30 131
Nieuwe regels betreffende maatschappelijke ondersteuning (Wet maatschappelijke ondersteuning)

nr. 18
AMENDEMENT VAN HET LID VAN DER VLIES

Ontvangen 6 september 2005

De ondergetekende stelt het volgende amendement voor:

I

In het vierde lid van artikel 3 wordt, onder verlettering van de leden c tot en met e tot d tot en met f, een nieuw lid ingevoegd, luidende:

c. hoe naadloze aansluiting op andere terreinen van zorg is gewaarborgd en op welke wijze zorg is gedragen voor uniforme, samenhangende toegankelijkheid;.

Toelichting:

Onderdeel b van het vierde lid van artikel 3 draagt gemeenten op in het gemeentelijk plan in ieder geval aan te geven hoe het samenhangende beleid betreffende de maatschappelijke ondersteuning zal worden uitgevoerd. Dit onderdeel lijkt vooral gericht op de onderlinge samenhang tussen de deelgebieden die volgens artikel 1 vallen onder maatschappelijke ondersteuning.
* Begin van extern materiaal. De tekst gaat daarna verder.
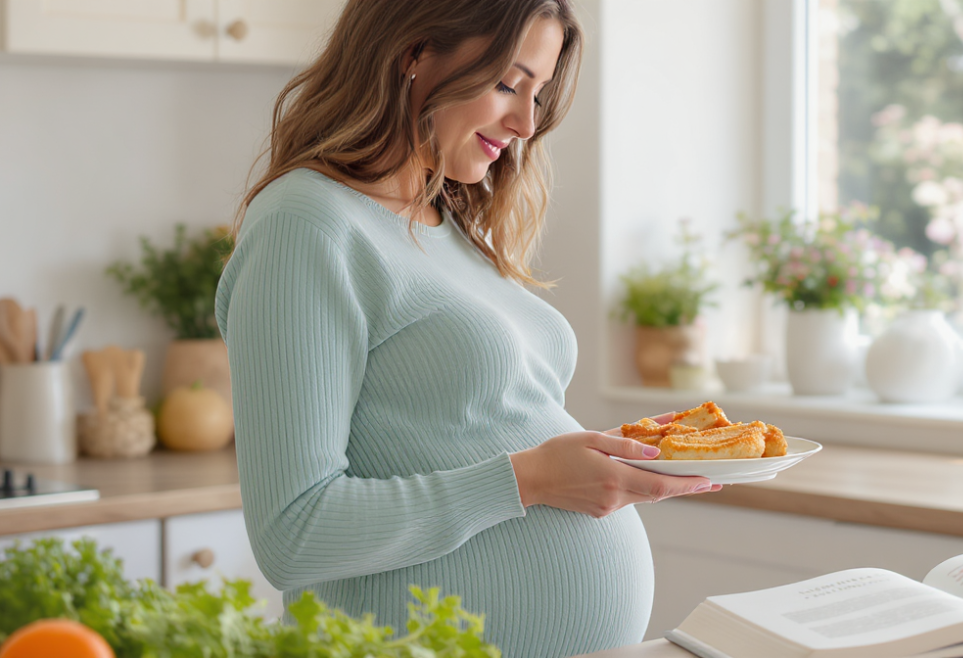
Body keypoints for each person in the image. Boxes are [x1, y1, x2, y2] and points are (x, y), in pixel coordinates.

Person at [214, 1, 720, 656]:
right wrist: (529, 478)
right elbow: (294, 534)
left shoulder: (449, 224)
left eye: (537, 93)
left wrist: (585, 461)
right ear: (415, 53)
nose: (527, 122)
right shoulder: (305, 224)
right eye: (509, 84)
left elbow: (474, 432)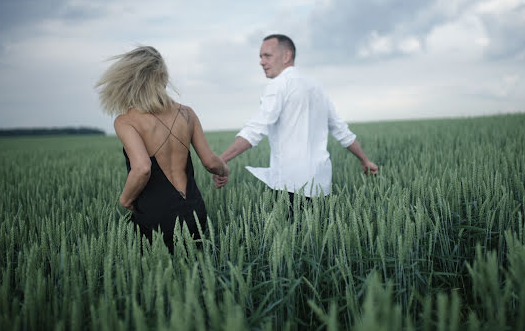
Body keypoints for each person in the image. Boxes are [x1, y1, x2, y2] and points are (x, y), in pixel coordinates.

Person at [213, 34, 377, 203]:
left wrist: (219, 161)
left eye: (267, 55)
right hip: (321, 185)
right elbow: (341, 130)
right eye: (261, 57)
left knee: (292, 228)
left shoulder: (278, 85)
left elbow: (255, 130)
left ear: (286, 56)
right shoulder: (316, 87)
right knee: (316, 229)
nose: (262, 62)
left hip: (290, 186)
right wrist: (365, 160)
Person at [96, 46, 229, 252]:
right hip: (194, 210)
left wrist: (125, 199)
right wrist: (224, 171)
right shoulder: (187, 113)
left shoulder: (126, 121)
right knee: (197, 275)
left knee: (156, 279)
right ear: (163, 78)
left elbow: (142, 167)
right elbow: (211, 162)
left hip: (155, 215)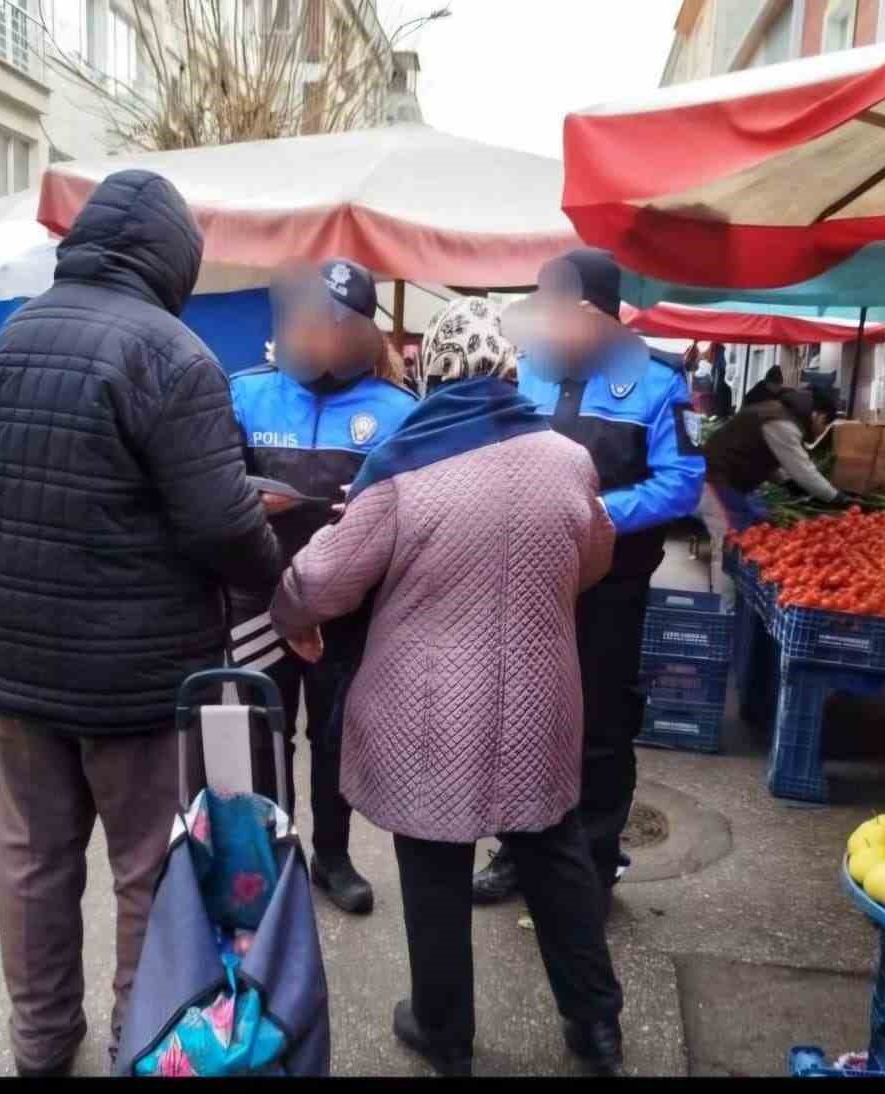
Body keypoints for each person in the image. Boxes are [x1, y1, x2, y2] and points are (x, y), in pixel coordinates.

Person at [0, 169, 281, 1078]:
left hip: (20, 667)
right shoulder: (171, 354)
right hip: (135, 678)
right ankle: (133, 1043)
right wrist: (278, 583)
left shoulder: (13, 336)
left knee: (33, 859)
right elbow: (223, 523)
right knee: (147, 869)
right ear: (172, 260)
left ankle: (39, 1044)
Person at [271, 298, 625, 1077]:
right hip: (541, 702)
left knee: (434, 870)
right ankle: (595, 1025)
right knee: (555, 857)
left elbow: (326, 577)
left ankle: (445, 1033)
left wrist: (289, 607)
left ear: (432, 372)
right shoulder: (566, 459)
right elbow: (594, 557)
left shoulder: (404, 464)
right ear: (507, 368)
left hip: (428, 712)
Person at [476, 248, 707, 908]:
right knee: (520, 721)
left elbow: (682, 483)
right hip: (526, 584)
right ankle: (516, 856)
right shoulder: (527, 374)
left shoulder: (659, 381)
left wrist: (596, 513)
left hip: (610, 588)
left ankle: (595, 866)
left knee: (601, 729)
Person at [227, 258, 417, 915]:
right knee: (261, 731)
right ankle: (274, 858)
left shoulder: (399, 410)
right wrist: (251, 506)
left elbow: (415, 511)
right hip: (258, 601)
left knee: (335, 735)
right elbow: (212, 491)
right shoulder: (246, 392)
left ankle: (333, 858)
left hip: (347, 607)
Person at [699, 385, 844, 600]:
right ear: (817, 415)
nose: (822, 432)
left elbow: (760, 455)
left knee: (749, 530)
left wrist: (785, 482)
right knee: (731, 543)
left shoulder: (778, 413)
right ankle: (726, 606)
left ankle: (734, 601)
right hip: (717, 481)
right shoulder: (782, 422)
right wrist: (835, 498)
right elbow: (803, 470)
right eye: (825, 424)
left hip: (726, 480)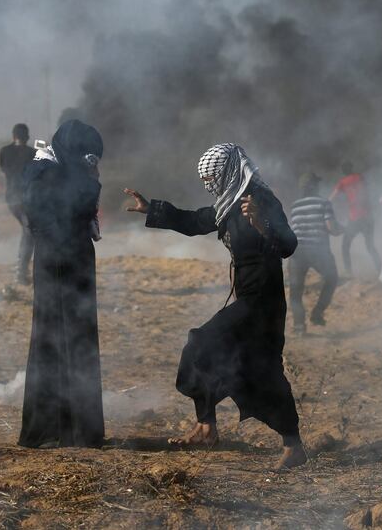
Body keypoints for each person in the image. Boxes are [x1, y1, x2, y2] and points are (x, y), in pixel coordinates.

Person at [124, 143, 307, 469]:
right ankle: (235, 432)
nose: (209, 185)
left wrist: (263, 225)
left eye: (213, 177)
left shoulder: (261, 200)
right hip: (247, 298)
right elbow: (196, 221)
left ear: (230, 171)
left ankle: (214, 427)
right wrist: (151, 208)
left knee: (202, 342)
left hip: (263, 301)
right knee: (257, 367)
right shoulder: (228, 204)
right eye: (205, 179)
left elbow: (289, 245)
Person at [17, 119, 105, 449]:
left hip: (74, 260)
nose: (90, 163)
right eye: (86, 155)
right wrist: (90, 186)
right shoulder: (43, 171)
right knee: (52, 337)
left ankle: (79, 430)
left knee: (79, 338)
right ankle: (48, 428)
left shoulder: (65, 170)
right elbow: (42, 218)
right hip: (57, 263)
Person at [289, 172, 342, 334]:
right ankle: (317, 313)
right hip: (318, 251)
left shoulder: (295, 206)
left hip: (297, 252)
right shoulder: (324, 203)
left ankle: (299, 327)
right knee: (332, 279)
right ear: (314, 186)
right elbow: (331, 228)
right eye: (317, 183)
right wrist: (342, 229)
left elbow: (294, 230)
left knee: (295, 291)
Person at [0, 123, 37, 284]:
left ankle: (22, 270)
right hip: (27, 199)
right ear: (27, 137)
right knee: (29, 231)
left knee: (27, 230)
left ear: (13, 136)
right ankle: (21, 272)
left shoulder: (4, 151)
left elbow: (4, 169)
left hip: (11, 199)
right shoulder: (32, 153)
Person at [329, 161, 381, 276]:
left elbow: (332, 198)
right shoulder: (360, 177)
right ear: (351, 168)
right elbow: (369, 191)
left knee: (345, 246)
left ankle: (349, 272)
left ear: (343, 171)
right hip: (368, 217)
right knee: (370, 246)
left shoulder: (342, 182)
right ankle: (380, 269)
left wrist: (324, 206)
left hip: (355, 219)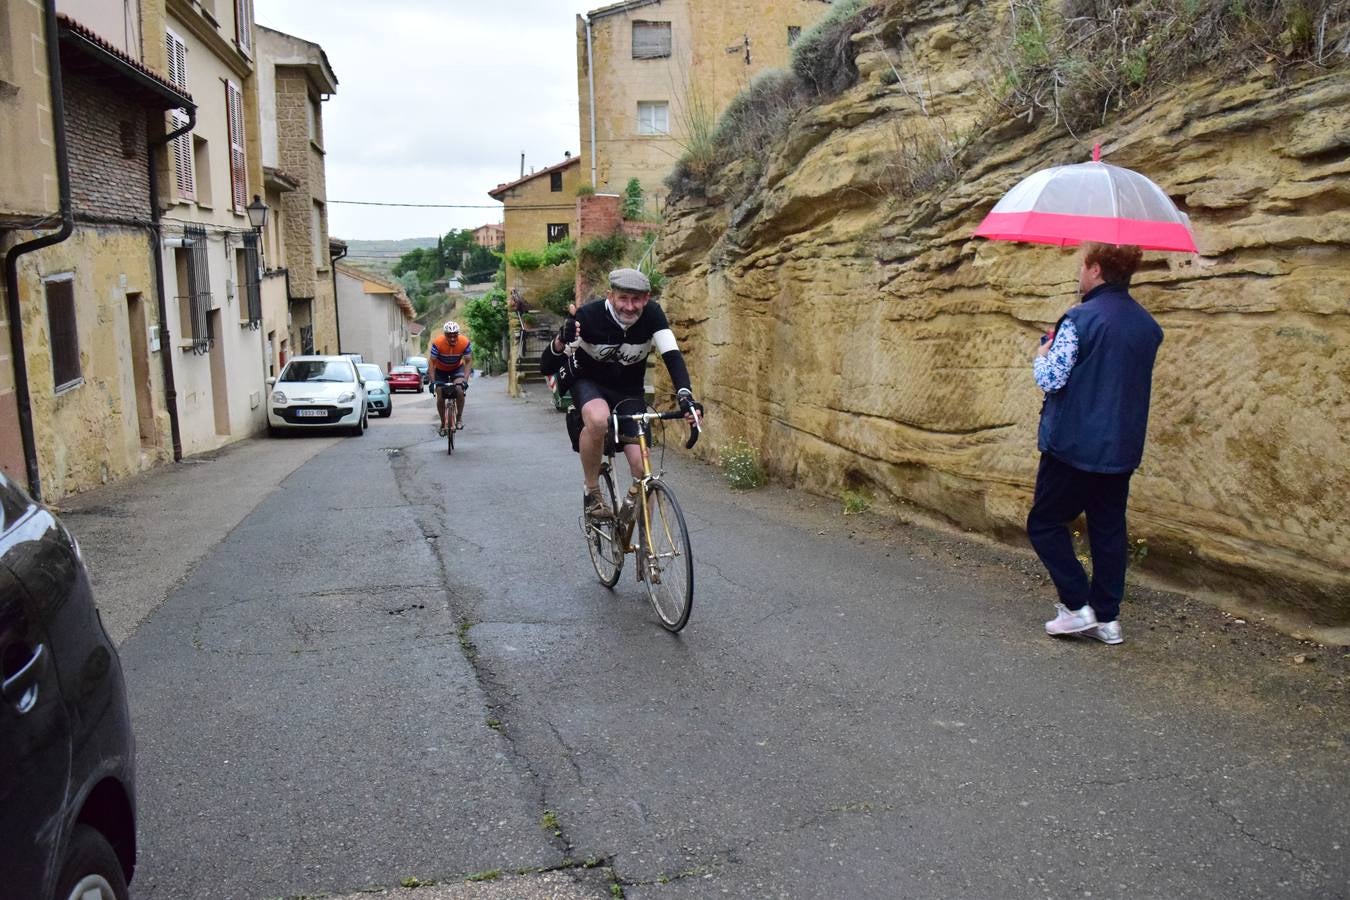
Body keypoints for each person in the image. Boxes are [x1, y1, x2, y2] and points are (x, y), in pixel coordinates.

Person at [1029, 242, 1163, 646]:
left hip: (1073, 446)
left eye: (1082, 267)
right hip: (1120, 448)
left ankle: (1076, 606)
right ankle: (1107, 619)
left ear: (1097, 270)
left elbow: (1051, 379)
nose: (1079, 275)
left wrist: (1042, 353)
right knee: (1107, 530)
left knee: (1045, 523)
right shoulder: (1147, 326)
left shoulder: (1080, 319)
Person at [540, 268, 701, 519]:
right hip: (588, 382)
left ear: (646, 299)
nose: (629, 306)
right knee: (598, 418)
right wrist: (562, 339)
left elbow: (672, 354)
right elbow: (546, 367)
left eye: (636, 299)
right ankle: (592, 492)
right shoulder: (589, 316)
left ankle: (647, 552)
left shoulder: (653, 315)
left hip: (628, 391)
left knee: (642, 469)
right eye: (623, 298)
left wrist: (685, 394)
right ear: (610, 295)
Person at [429, 321, 472, 435]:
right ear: (445, 334)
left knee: (459, 390)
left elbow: (468, 362)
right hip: (440, 370)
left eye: (455, 335)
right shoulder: (437, 343)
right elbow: (432, 363)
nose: (452, 338)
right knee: (440, 394)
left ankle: (459, 418)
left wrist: (465, 381)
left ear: (458, 334)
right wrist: (432, 382)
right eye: (449, 335)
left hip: (456, 369)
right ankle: (443, 423)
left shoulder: (464, 342)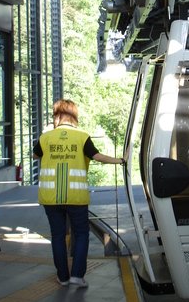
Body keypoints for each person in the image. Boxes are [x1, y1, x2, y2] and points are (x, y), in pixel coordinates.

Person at [33, 98, 125, 288]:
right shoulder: (82, 137)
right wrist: (120, 161)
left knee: (57, 236)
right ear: (74, 116)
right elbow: (97, 156)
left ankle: (63, 277)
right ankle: (77, 275)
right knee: (81, 233)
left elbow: (35, 155)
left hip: (50, 197)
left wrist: (46, 134)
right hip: (76, 196)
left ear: (56, 115)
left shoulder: (46, 137)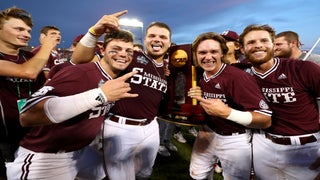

Uit het wetsartikel blijkt onvoldoende dat in het gemeentelijk plan ook de aandacht uit moet gaan naar een heldere afbakening met andere terreinen van zorg, zoals de voorzieningen op grond van de AWBZ, de Zorgverzekeringswet of de Wet op de jeugdzorg. Het is belangrijk dat iedere inwoner van de gemeente uit het gemeentelijk plan kan opmaken hoe en wanneer hij recht heeft op een bepaalde voorziening en op grond van welke wet. Ook wordt op deze manier gewaarborgd dat er geen ontbrekende schakels zijn tussen enerzijds de WMO en anderzijds de diverse zorgwetten.

Dit amendement beoogt tevens de «één-loketgedachte» wettelijk te verankeren. Elke gemeente moet in het plan aangeven waar men terecht kan voor de indicatiestelling op grond van de diverse wetten. De nadruk ligt op uniformiteit en samenhang. Het is de vrijheid van de gemeente of men deze samenhang waarborgt door letterlijk een loket in te stellen of hetzelfde doel bereikt door bijvoorbeeld huisbezoeken.